1999 Karl Heinz Plate, MD Friedrich-Alexander University: Angiogenesis "Regulation of Angiogenesis in Sturge-Weber syndrome" $30,000- one year grant

Failure of proper vascular development most likely is an underlying cause of SWS. These malformed blood vessels, or hemangiomas, may lead to port wine stain, epilepsy, and glaucoma, depending on location. We plan to examine expression of angiogenesis factors (such as VEGF & angiopoietins), their receptors (VEGFR's and TIE's) and putative regulatory molecules (such as hypoxia-inducible transcription factors, HIF's), by Northern analysis, immunohistochemistry, and in situ hybridization. In addition, we plan to test whether SWS could be a viral disease.

SWF Facilitated Clinical Research

Ongoing - Kevin Whitehead, MD, Howard Hughes Institute , Salt Lake City, Utah

The SWF has been working with Dr. Whitehead and colleagues at the Howard Hughes Institute to investigate and identify the inherited causes of SWS and KT. The SWF identifies patients with SWS and congenital cardiovascular problems for inclusion in the study and then facilitates participation. The chromosomes in the DNA taken from blood samples are examined. The scientists are particularly interested in families with multiple family members with a port wine stain.

2003 Eric Kossoff, MD; Carol Buck; and John M. Freeman, MD"Outcomes of 32 hemispherectomies for Sturge-Weber syndrome worldwide" Johns-Hopkins, Baltimore, MD

Epilepsy affects 80% of patients with Sturge-Weber syndrome; the majority of seizures begin before the age of 1. When seizures are intractable to medications and unihemispheric, hemispherectomy is often advised.
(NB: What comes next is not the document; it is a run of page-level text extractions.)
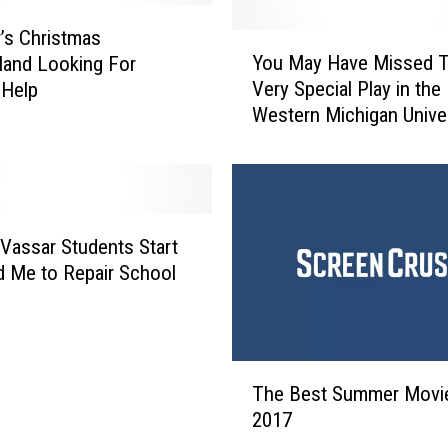
’s Christmas
Y
You May Have Missed T
and Looking For
o
Very Special Play in the
 Help
u
Western Michigan Unive
M
USC Football Game
a
y
H
a
v
Vassar Students Start
e
 Me to Repair School
M
i
s
s
T
e
The Best Summer Movi
h
d
2017
e
T
B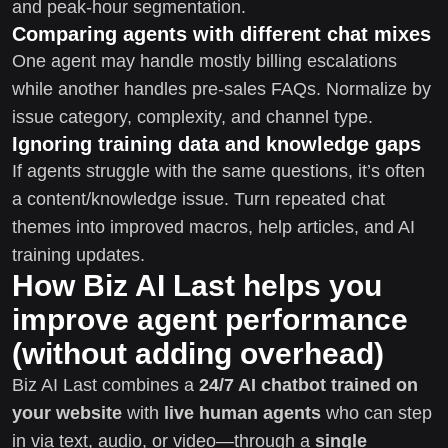
and peak-hour segmentation.
Comparing agents with different chat mixes
One agent may handle mostly billing escalations
while another handles pre-sales FAQs. Normalize by
issue category, complexity, and channel type.
Ignoring training data and knowledge gaps
If agents struggle with the same questions, it’s often
a content/knowledge issue. Turn repeated chat
themes into improved macros, help articles, and AI
training updates.
How Biz AI Last helps you
improve agent performance
(without adding overhead)
Biz AI Last combines a
24/7 AI chatbot trained on
your website
with
live human agents
who can step
in via text, audio, or video—through a
single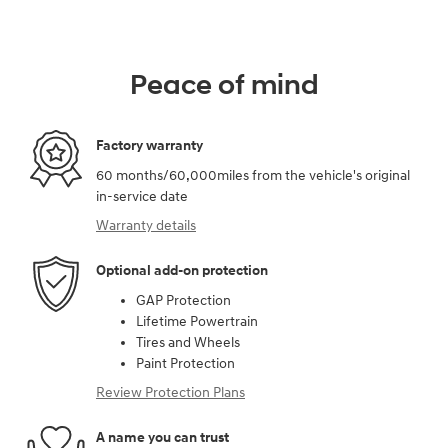
Peace of mind
Factory warranty
60 months/60,000miles from the vehicle's original
in-service date
Warranty details
Optional add-on protection
GAP Protection
Lifetime Powertrain
Tires and Wheels
Paint Protection
Review Protection Plans
A name you can trust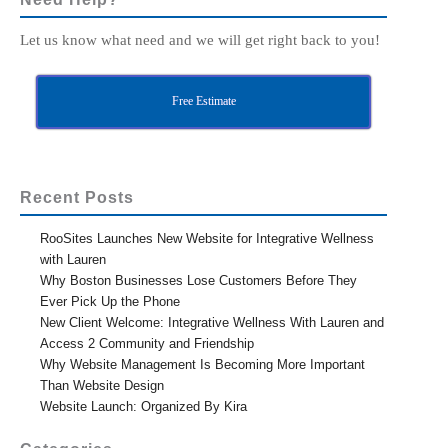
Let us know what need and we will get right back to you!
Free Estimate
Recent Posts
RooSites Launches New Website for Integrative Wellness
with Lauren
Why Boston Businesses Lose Customers Before They
Ever Pick Up the Phone
New Client Welcome: Integrative Wellness With Lauren and
Access 2 Community and Friendship
Why Website Management Is Becoming More Important
Than Website Design
Website Launch: Organized By Kira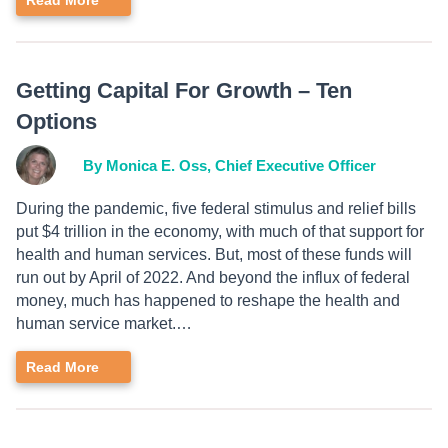
Read More
Getting Capital For Growth – Ten
Options
By Monica E. Oss, Chief Executive Officer
During the pandemic, five federal stimulus and relief bills
put $4 trillion in the economy, with much of that support for
health and human services. But, most of these funds will
run out by April of 2022. And beyond the influx of federal
money, much has happened to reshape the health and
human service market.…
Read More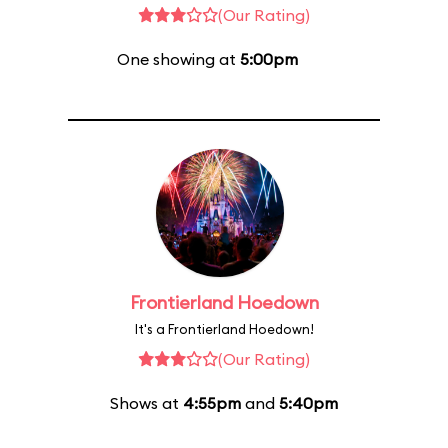
(Our Rating)
One showing at
5:00pm
Frontierland Hoedown
It's a Frontierland Hoedown!
(Our Rating)
Shows at
4:55pm
and
5:40pm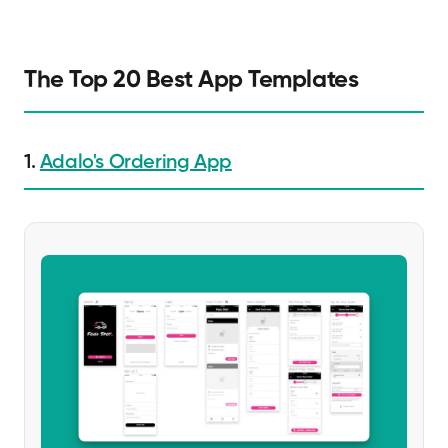
The Top 20 Best App Templates
1.
Adalo's Ordering App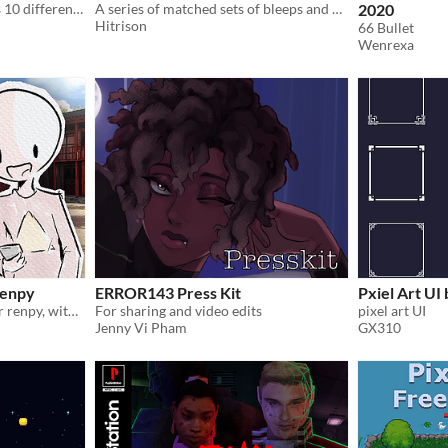
low poly rifle pack contains 10 different low poly rifles
A series of matched sets of bleeps and bloops you can use in your game menus (or wherever you see fit).
2020
Hitrison
66 Bullet
Wenrexa
renpy
ERROR143 Press Kit
Pxiel Art UI
a simple phone UI/script for renpy, with a focus on ease of use
For sharing and video edits
pixel art UI
Jenny Vi Pham
GX310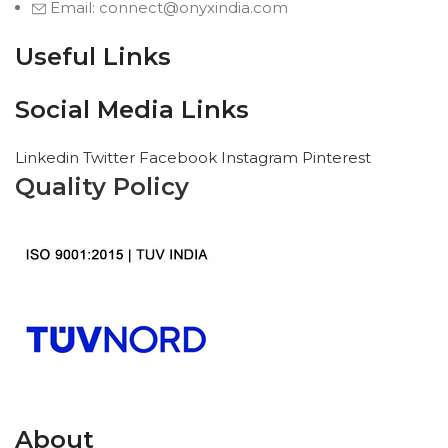
Email: connect@onyxindia.com
Useful Links
Social Media Links
Linkedin
Twitter
Facebook
Instagram
Pinterest
Quality Policy
About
In this study, The mean age at onset of seizures was 4 months, and the median age at surgery was 1.2 years. Children failed to respond to 3.7 anticonvulsants prior to surgery and averaged 387 seizures/month. Forty-seven percent had complications (e.g., hemorrhage and hypertension) in the perioperative period; however, 81% are currently seizure-free, with 53% off anticonvulsants. Hemispherectomy type (anatomic versus functional versus hemidecortication) did not influence outcome. Age at onset of seizures did not predict seizure freedom; however, an older age at hemispherectomy was positively correlated. Postoperative hemiparesis was not more sever than before surgery. Cognitive outcome was not related to the age at operation, side of operation, or seizure freedom. CONCLUSIONS: Children undergoing hemispherectomy presented at a young age and had frequent seizures for approximately 1 year but are now mostly seizure-free. Age at surgery did not have an adverse effect on either seizure or cognitive outcomes.

A. Rebarber, MD; A. S. Roman, MD, MPH; D. Roshan, MD; F. Blei, MD. NYU School of Medicine, Departments of Obstetrics / Gynecology, Pedriatrics, and Plastic Surgery, " Obstetrical Management of Patients with Klippel-Trenaunay Syndrome"

Successful pregnancy outcomes can be safely achieved in patients with Klippel-Trenaunay syndrome. Successful pregnancy outcome was achieved in all pregnancies with delivery at or beyone 36 weeks of gestation. One of the four pregnancies was cmplicated by pulmonacy embolism. Hereditary thrombophilia evaluation in two of the three patients was significant for heterozygous prothrombin gbene mutation. Secondarily, we rfeviewed 62 respondents to our questionnaire. There were 20 women who had a total of 33 successful deliveries. Obstetrical complications in this cohort included an increased rate of preeclampsia (20% versus 7@ in the general population), an increased frequency of thromboembolic events, and an increased rate of cesarean delivery (50% versus 18%).